* **Exercise prompt**: Reproduce every one of the entries below line for line, without changing anything.

Extracted records
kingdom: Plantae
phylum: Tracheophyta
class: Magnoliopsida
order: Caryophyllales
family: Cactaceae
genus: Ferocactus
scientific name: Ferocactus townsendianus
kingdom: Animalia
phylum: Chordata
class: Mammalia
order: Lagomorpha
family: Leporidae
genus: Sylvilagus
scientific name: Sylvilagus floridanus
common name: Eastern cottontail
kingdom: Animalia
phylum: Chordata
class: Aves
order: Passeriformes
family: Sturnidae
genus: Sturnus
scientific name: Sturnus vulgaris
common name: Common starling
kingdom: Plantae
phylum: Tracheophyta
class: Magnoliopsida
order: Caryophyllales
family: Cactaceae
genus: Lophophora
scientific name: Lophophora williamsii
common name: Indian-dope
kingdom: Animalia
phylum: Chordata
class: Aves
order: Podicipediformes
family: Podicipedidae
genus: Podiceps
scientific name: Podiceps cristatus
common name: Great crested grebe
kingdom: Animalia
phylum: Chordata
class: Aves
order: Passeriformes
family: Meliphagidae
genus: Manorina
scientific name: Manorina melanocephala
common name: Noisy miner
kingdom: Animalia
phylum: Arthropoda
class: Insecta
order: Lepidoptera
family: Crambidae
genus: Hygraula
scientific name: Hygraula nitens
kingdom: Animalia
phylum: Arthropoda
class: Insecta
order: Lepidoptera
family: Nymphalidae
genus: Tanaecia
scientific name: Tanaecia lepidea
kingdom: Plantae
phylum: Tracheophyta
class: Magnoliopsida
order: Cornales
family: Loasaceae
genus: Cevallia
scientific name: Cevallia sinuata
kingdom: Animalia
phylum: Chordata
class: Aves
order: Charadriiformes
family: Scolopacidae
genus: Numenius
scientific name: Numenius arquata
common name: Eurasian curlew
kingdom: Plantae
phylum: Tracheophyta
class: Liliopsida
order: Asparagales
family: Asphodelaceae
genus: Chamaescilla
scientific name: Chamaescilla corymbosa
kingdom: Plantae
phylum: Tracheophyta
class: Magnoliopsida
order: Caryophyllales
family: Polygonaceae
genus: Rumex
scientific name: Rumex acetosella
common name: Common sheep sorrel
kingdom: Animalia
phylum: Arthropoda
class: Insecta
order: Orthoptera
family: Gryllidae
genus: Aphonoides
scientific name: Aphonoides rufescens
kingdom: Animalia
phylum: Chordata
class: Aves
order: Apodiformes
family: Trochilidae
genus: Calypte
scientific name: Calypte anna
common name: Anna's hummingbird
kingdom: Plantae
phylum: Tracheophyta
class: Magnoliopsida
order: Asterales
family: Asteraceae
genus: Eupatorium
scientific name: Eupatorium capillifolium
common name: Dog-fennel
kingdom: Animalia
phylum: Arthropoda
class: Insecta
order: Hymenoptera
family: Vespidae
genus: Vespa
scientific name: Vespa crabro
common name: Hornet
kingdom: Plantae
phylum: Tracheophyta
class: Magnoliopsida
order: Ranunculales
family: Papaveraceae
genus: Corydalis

* **Written solution**:
kingdom: Plantae
phylum: Tracheophyta
class: Magnoliopsida
order: Caryophyllales
family: Cactaceae
genus: Ferocactus
scientific name: Ferocactus townsendianus
kingdom: Animalia
phylum: Chordata
class: Mammalia
order: Lagomorpha
family: Leporidae
genus: Sylvilagus
scientific name: Sylvilagus floridanus
common name: Eastern cottontail
kingdom: Animalia
phylum: Chordata
class: Aves
order: Passeriformes
family: Sturnidae
genus: Sturnus
scientific name: Sturnus vulgaris
common name: Common starling
kingdom: Plantae
phylum: Tracheophyta
class: Magnoliopsida
order: Caryophyllales
family: Cactaceae
genus: Lophophora
scientific name: Lophophora williamsii
common name: Indian-dope
kingdom: Animalia
phylum: Chordata
class: Aves
order: Podicipediformes
family: Podicipedidae
genus: Podiceps
scientific name: Podiceps cristatus
common name: Great crested grebe
kingdom: Animalia
phylum: Chordata
class: Aves
order: Passeriformes
family: Meliphagidae
genus: Manorina
scientific name: Manorina melanocephala
common name: Noisy miner
kingdom: Animalia
phylum: Arthropoda
class: Insecta
order: Lepidoptera
family: Crambidae
genus: Hygraula
scientific name: Hygraula nitens
kingdom: Animalia
phylum: Arthropoda
class: Insecta
order: Lepidoptera
family: Nymphalidae
genus: Tanaecia
scientific name: Tanaecia lepidea
kingdom: Plantae
phylum: Tracheophyta
class: Magnoliopsida
order: Cornales
family: Loasaceae
genus: Cevallia
scientific name: Cevallia sinuata
kingdom: Animalia
phylum: Chordata
class: Aves
order: Charadriiformes
family: Scolopacidae
genus: Numenius
scientific name: Numenius arquata
common name: Eurasian curlew
kingdom: Plantae
phylum: Tracheophyta
class: Liliopsida
order: Asparagales
family: Asphodelaceae
genus: Chamaescilla
scientific name: Chamaescilla corymbosa
kingdom: Plantae
phylum: Tracheophyta
class: Magnoliopsida
order: Caryophyllales
family: Polygonaceae
genus: Rumex
scientific name: Rumex acetosella
common name: Common sheep sorrel
kingdom: Animalia
phylum: Arthropoda
class: Insecta
order: Orthoptera
family: Gryllidae
genus: Aphonoides
scientific name: Aphonoides rufescens
kingdom: Animalia
phylum: Chordata
class: Aves
order: Apodiformes
family: Trochilidae
genus: Calypte
scientific name: Calypte anna
common name: Anna's hummingbird
kingdom: Plantae
phylum: Tracheophyta
class: Magnoliopsida
order: Asterales
family: Asteraceae
genus: Eupatorium
scientific name: Eupatorium capillifolium
common name: Dog-fennel
kingdom: Animalia
phylum: Arthropoda
class: Insecta
order: Hymenoptera
family: Vespidae
genus: Vespa
scientific name: Vespa crabro
common name: Hornet
kingdom: Plantae
phylum: Tracheophyta
class: Magnoliopsida
order: Ranunculales
family: Papaveraceae
genus: Corydalis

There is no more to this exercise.